**BLOC DE TEXTE**:
Puis les « displaced persons », ou personnes déplacées (DP), appelés en allemand les « entheimatet » les dépaysés. Soit « neuf millions de bombardés évacués, quatorze millions de réfugiés et d'expulsés des territoires de l'Est, dix millions de travailleurs forcés et de détenus libérés, et plusieurs autres millions de prisonniers de guerre qui rentrent peu à peu chez eux ». Sept millions d'étrangers avaient été déportés pour remplacer la main d'oeuvre enrôlée sur le front. On ne peut imaginer ces flux de personnes sans rien qu'une petite valise dans le meilleur des cas. Avec des moyens de transports rudimentaires, trains irréguliers au confort inexistant. Les gens s'installent sur les tampons entre les wagons, ou sur les toits. Beaucoup ont parcouru des distances énormes à pied. Certains sont revenus de camps russes situés dans l'Oural. Lire le livre de Primo Levi « La Trève » traduit par Emmanuelle Genevois-Joly (2003, Grasset 250 p.) dans lequel l'auteur narre le long retour d'un groupe de prisonniers italiens libérés par les Russes au cours d'une longue marche de plusieurs mois pour rejoindre leur terre natale. « En aucun autre pays d'Europe, je crois, il ne peut arriver de marcher pendant dix heures et de se trouver toujours à la même place, comme dans un cauchemar ; d'avoir toujours devant soi la route toute droite jusqu'à l'horizon, à ses côtés la steppe et la forêt, et derrière soi la route jusqu'à l'horizon opposé, comme le sillage d'un navire ; et pas un village, pas une maison, pas une fumée, pas une borne pour signaler qu'on a tout de même gagné un peu de terrain, pas âme qui vive si ce n'est quelques corneilles ou quelques faucons dérivant paresseusement dans le vent ». Pourtant les paysages sont superbes. « le train franchit la Bérésina à la fin du second jour de voyage, alors que le soleil, rouge comme un grenat, déclinait parmi les troncs avec une lenteur magique et revêtait d'une lumière sanglante les eaux, les bois et la plaine épique, parsemée encore de débris d'armes. »

**INFORMATIONS EXTRAITES**:
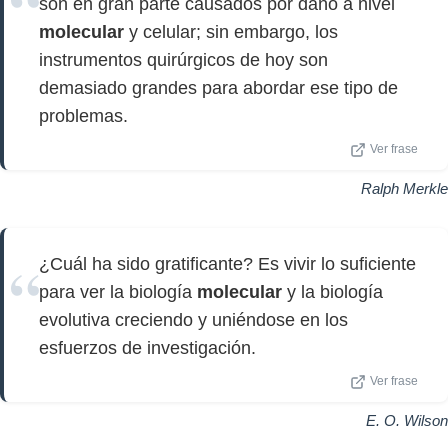
son en gran parte causados por daño a nivel
molecular
y celular; sin embargo, los
instrumentos quirúrgicos de hoy son
demasiado grandes para abordar ese tipo de
problemas.
Ver frase
Ralph Merkle
¿Cuál ha sido gratificante? Es vivir lo suficiente
para ver la biología
molecular
y la biología
evolutiva creciendo y uniéndose en los
esfuerzos de investigación.
Ver frase
E. O. Wilson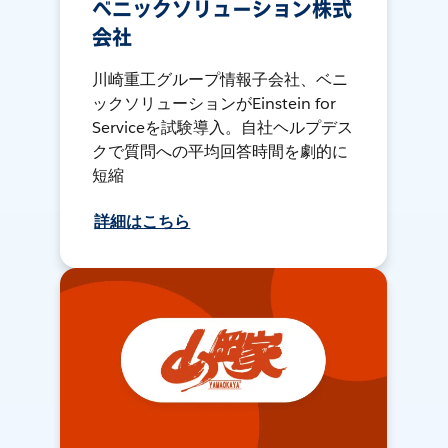
ベニックソリューション株式
会社
川崎重工グループ情報子会社、ベニ
ックソリューションがEinstein for
Serviceを試験導入。自社ヘルプデス
クで質問への平均回答時間を劇的に
短縮
詳細はこちら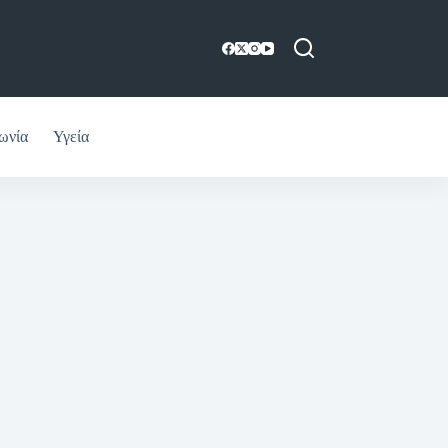
ωνία
Υγεία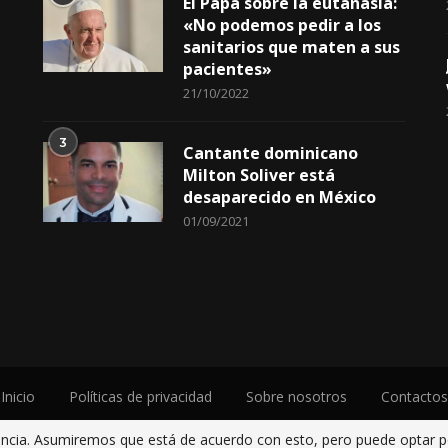
2
El Papa sobre la eutanasia:
«No podemos pedir a los
sanitarios que maten a sus
pacientes»
21/10/2022
3
Cantante dominicano
Milton Soliver está
desaparecido en México
01/09/2021
Inicio
Políticas de privacidad
Sobre nosotros
Contactos
iencia. Asumiremos que está de acuerdo con esto, pero puede optar po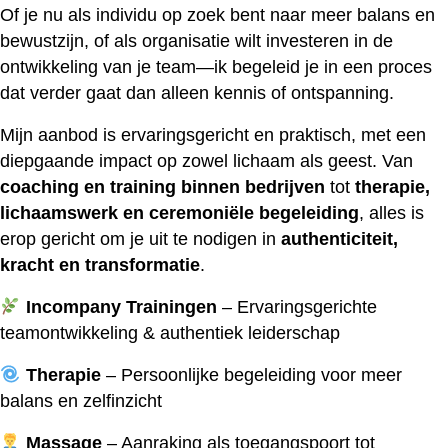
Of je nu als individu op zoek bent naar meer balans en
bewustzijn, of als organisatie wilt investeren in de
ontwikkeling van je team—ik begeleid je in een proces
dat verder gaat dan alleen kennis of ontspanning.
Mijn aanbod is ervaringsgericht en praktisch, met een
diepgaande impact op zowel lichaam als geest. Van
coaching en training binnen bedrijven
tot
therapie,
lichaamswerk en ceremoniële begeleiding
, alles is
erop gericht om je uit te nodigen in
authenticiteit,
kracht en transformatie
.
Incompany Trainingen
– Ervaringsgerichte
teamontwikkeling & authentiek leiderschap
Therapie
– Persoonlijke begeleiding voor meer
balans en zelfinzicht
Massage
– Aanraking als toegangspoort tot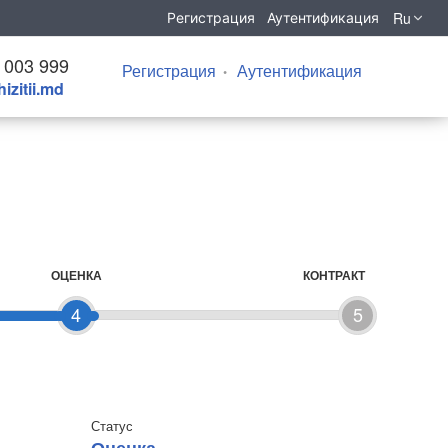
Ru
Регистрация
Аутентификация
 003 999
Регистрация
Аутентификация
izitii.md
ОЦЕНКА
КОНТРАКТ
4
5
Статус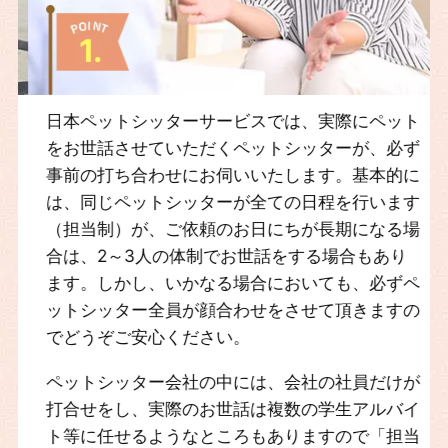
1.
日本ペットシッターサービスでは、実際にペット
をお世話させていただくペットシッターが、必ず
事前の打ち合わせにお伺いいたします。基本的に
は、同じペットシッターが全ての日程を行います
（担当制）が、ご依頼のお日にちが長期になる場
合は、2～3人の体制でお世話をする場合もあり
ます。しかし、いかなる場合においても、必ずペ
ットシッター全員が顔合わせをさせて頂きますの
でどうぞご安心ください。
ペットシッター会社の中には、会社の社員だけが
打合せをし、実際のお世話は複数の学生アルバイ
ト等に任せるようなところもありますので「担当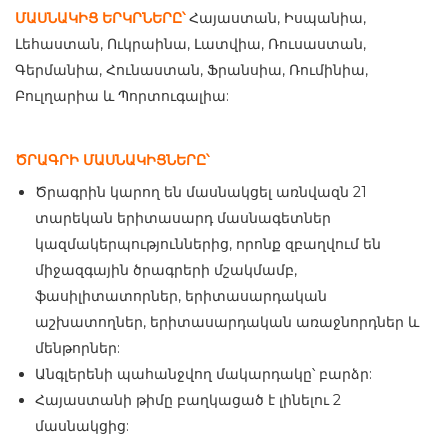
ՄԱՍՆԱԿԻՑ ԵՐԿՐՆԵՐԸ՝
Հայաստան, Իսպանիա,
Լեհաստան, Ուկրաինա, Լատվիա, Ռուսաստան,
Գերմանիա, Հունաստան, Ֆրանսիա, Ռումինիա,
Բուլղարիա և Պորտուգալիա:
ԾՐԱԳՐԻ ՄԱՍՆԱԿԻՑՆԵՐԸ՝
Ծրագրին կարող են մասնակցել առնվազն 21
տարեկան երիտասարդ մասնագետներ
կազմակերպություններից, որոնք զբաղվում են
միջազգային ծրագրերի մշակմամբ,
ֆասիլիտատորներ, երիտասարդական
աշխատողներ, երիտասարդական առաջնորդներ և
մենթորներ:
Անգլերենի պահանջվող մակարդակը՝ բարձր:
Հայաստանի թիմը բաղկացած է լինելու 2
մասնակցից: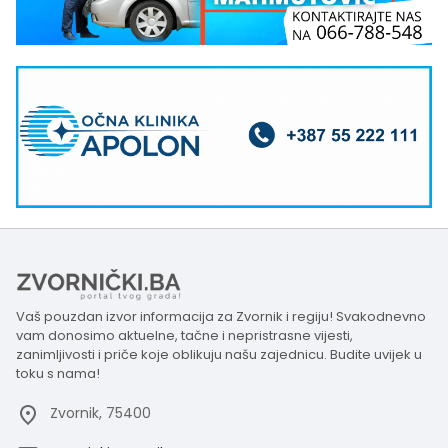
Vaš pouzdan izvor informacija za Zvornik i regiju! Svakodnevno
vam donosimo aktuelne, tačne i nepristrasne vijesti,
zanimljivosti i priče koje oblikuju našu zajednicu. Budite uvijek u
toku s nama!
Zvornik, 75400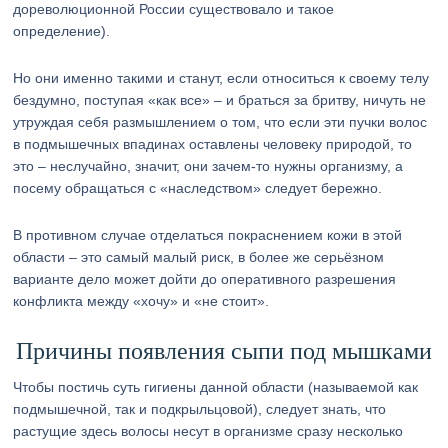
дореволюционной России существовало и такое
определение).
Но они именно такими и станут, если относиться к своему телу
бездумно, поступая «как все» – и браться за бритву, ничуть не
утруждая себя размышлением о том, что если эти пучки волос
в подмышечных впадинах оставлены человеку природой, то
это – неслучайно, значит, они зачем-то нужны организму, а
посему обращаться с «наследством» следует бережно.
В противном случае отделаться покраснением кожи в этой
области – это самый малый риск, в более же серьёзном
варианте дело может дойти до оперативного разрешения
конфликта между «хочу» и «не стоит».
Причины появления сыпи под мышками
Чтобы постичь суть гигиены данной области (называемой как
подмышечной, так и подкрыльцовой), следует знать, что
растущие здесь волосы несут в организме сразу несколько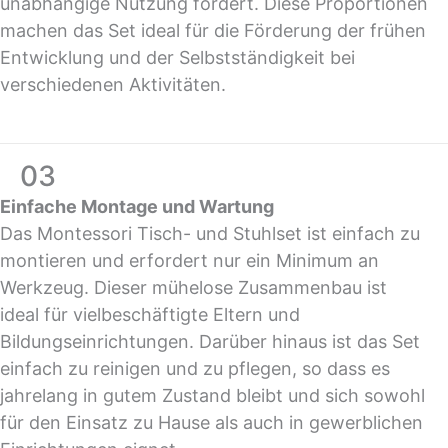
unabhängige Nutzung fördert. Diese Proportionen
machen das Set ideal für die Förderung der frühen
Entwicklung und der Selbstständigkeit bei
verschiedenen Aktivitäten.
03
Einfache Montage und Wartung
Das Montessori Tisch- und Stuhlset ist einfach zu
montieren und erfordert nur ein Minimum an
Werkzeug. Dieser mühelose Zusammenbau ist
ideal für vielbeschäftigte Eltern und
Bildungseinrichtungen. Darüber hinaus ist das Set
einfach zu reinigen und zu pflegen, so dass es
jahrelang in gutem Zustand bleibt und sich sowohl
für den Einsatz zu Hause als auch in gewerblichen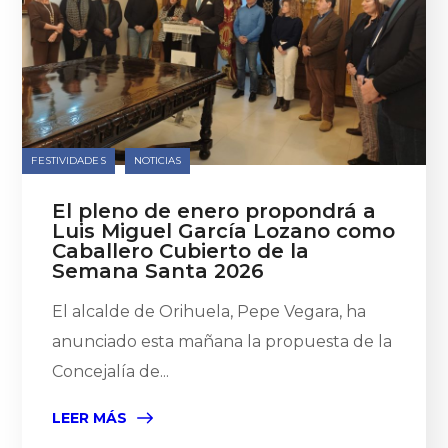
FESTIVIDADES
NOTICIAS
El pleno de enero propondrá a
Luis Miguel García Lozano como
Caballero Cubierto de la
Semana Santa 2026
El alcalde de Orihuela, Pepe Vegara, ha
anunciado esta mañana la propuesta de la
Concejalía de...
LEER MÁS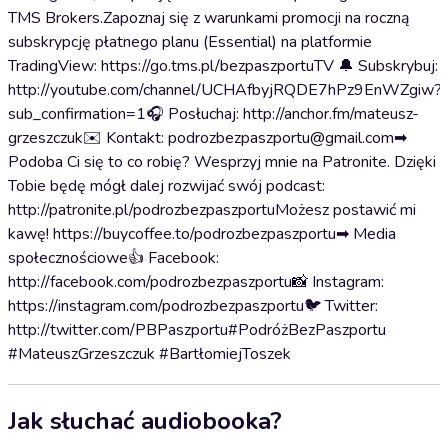
TMS Brokers.Zapoznaj się z warunkami promocji na roczną
subskrypcję płatnego planu (Essential) na platformie
TradingView: https://go.tms.pl/bezpaszportuTV 🔔 Subskrybuj:
http://youtube.com/channel/UCHAfbyjRQDE7hPz9EnWZgiw?
sub_confirmation=1🎧 Posłuchaj: http://anchor.fm/mateusz-
grzeszczuk✉️ Kontakt: podrozbezpaszportu@gmail.com➡
Podoba Ci się to co robię? Wesprzyj mnie na Patronite. Dzięki
Tobie będę mógł dalej rozwijać swój podcast:
http://patronite.pl/podrozbezpaszportuMożesz postawić mi
kawę! https://buycoffee.to/podrozbezpaszportu➡ Media
społecznościowe👍 Facebook:
http://facebook.com/podrozbezpaszportu📸 Instagram:
https://instagram.com/podrozbezpaszportu🐦 Twitter:
http://twitter.com/PBPaszportu#PodróżBezPaszportu
#MateuszGrzeszczuk #BartłomiejToszek
Jak słuchać audiobooka?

**CONSIGNE**: Poursuivez le texte sur les personnes déplacées de l'après-guerre à partir de sa dernière phrase.

**RÉSULTAT**:
S'ajoute à ces DP, la fuite des juifs polonais en Allemagne. A leur migration vers l'ouest s'ajoute le devoir d'aller chercher refuge précisément dans le pays des nazis ce qui a couté un plus grand effort pour beaucoup de juifs afin de surmonter leur appréhension.
Le brassage de population qu'entraine ce vaste mouvement de population n'est pas sans conséquences sur l'évolution des mentalités. Deux grandes tendances se profilent. L'une est un mélange des religions l'uen catholique comme en Bavière, l'autre protestante comme en Prusse et en Saxe. Cela peut paraitre accessoire mais il y a derrière une astreinte à une autorité supérieure, le Pape pour les catholiques, et Dieu lui-même pour les protestants. Donc une autorité terrestre et une divine avec un système plus libéral qui dépend de la région. le cas des juifs est encore différent. de fait, il faudra attendre les procès de Nuremberg et celui d'Eichmann au début des années 60 pour que la sourde culpabilité sorte du cadre des cercles intellectuels.
Cette libération des esprits et des corps forme une grande partie du livre soit deux chapitres et 70 pages sur environ 300. L'auteur rappelle tout d'abord la chanson qui fait fureur à cette époque : « Heile heile Gansje mein Arm « zertrûmmert » mainz » soit « Guéris guéris ma petite oie bientôt cela ira mieux ». La petite oie fait référence à la gardeuse d'oie d'après le conte des Frères Grimm « Die Gänsemagd » et la « Gänseliiesel » que l'on retrouve en Alsace. ‘
Entre temps il y eu la renaissance poussée par les Alliés, pour retrouver les fastes et traditions du carnaval, en particulier à Mayence et à Cologne. « Au choc de l'effondrement succédèrent la responsabilité individuelle et une profonde sensation de liberté personnelle ». C'est une forme d'exorcisation des années sombres, de la fin et de l'après- guerre.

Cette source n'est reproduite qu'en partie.